*QUÉ HACER*. Transcribe sin cambios las líneas de los datos, empezando por la que contiene "lenken und warum d..." y siguiendo hasta la que contiene "a w innym otoczeniu, temperatura", ambas incluidas.

· · · · ·

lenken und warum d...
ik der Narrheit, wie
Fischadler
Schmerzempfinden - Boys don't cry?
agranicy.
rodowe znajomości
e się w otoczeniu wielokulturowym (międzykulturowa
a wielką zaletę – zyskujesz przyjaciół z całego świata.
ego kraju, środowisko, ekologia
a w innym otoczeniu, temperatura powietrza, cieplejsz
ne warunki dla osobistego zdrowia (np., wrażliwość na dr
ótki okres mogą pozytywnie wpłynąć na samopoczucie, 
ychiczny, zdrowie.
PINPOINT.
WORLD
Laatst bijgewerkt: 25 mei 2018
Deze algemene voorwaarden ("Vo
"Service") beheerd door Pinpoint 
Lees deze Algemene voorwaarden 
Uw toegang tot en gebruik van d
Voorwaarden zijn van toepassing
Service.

· · · · ·

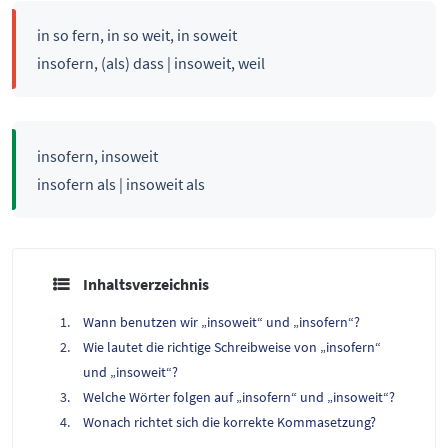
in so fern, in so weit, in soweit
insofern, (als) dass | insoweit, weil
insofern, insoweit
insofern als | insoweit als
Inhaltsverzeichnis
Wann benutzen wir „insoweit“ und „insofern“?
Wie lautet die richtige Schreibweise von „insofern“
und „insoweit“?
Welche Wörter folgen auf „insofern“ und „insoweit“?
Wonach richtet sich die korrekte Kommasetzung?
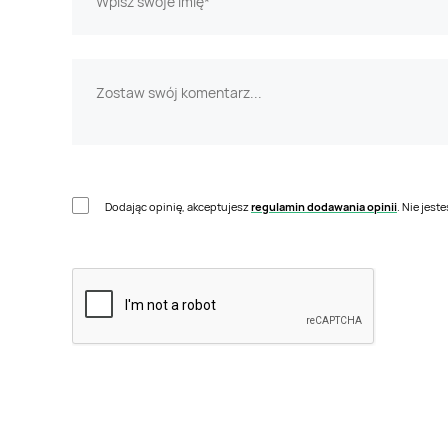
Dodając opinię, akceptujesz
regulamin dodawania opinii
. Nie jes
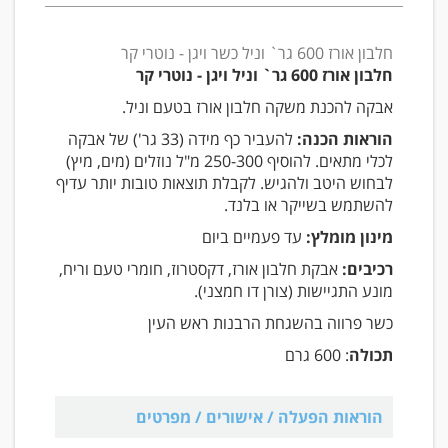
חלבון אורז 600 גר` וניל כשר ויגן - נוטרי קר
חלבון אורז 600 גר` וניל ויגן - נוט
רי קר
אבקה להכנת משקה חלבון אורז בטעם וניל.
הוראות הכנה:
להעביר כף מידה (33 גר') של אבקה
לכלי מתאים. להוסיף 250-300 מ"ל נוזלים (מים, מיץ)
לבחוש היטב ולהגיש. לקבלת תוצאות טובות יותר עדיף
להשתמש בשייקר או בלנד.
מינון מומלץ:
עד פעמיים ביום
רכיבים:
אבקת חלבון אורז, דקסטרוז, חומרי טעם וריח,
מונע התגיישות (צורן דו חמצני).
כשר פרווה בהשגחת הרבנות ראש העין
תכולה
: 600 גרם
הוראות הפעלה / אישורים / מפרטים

· · · · ·

*SOLUCIÓN*.
lenken und warum d...
ik der Narrheit, wie
Fischadler
Schmerzempfinden - Boys don't cry?
agranicy.
rodowe znajomości
e się w otoczeniu wielokulturowym (międzykulturowa
a wielką zaletę – zyskujesz przyjaciół z całego świata.
ego kraju, środowisko, ekologia
a w innym otoczeniu, temperatura powietrza, cieplejsz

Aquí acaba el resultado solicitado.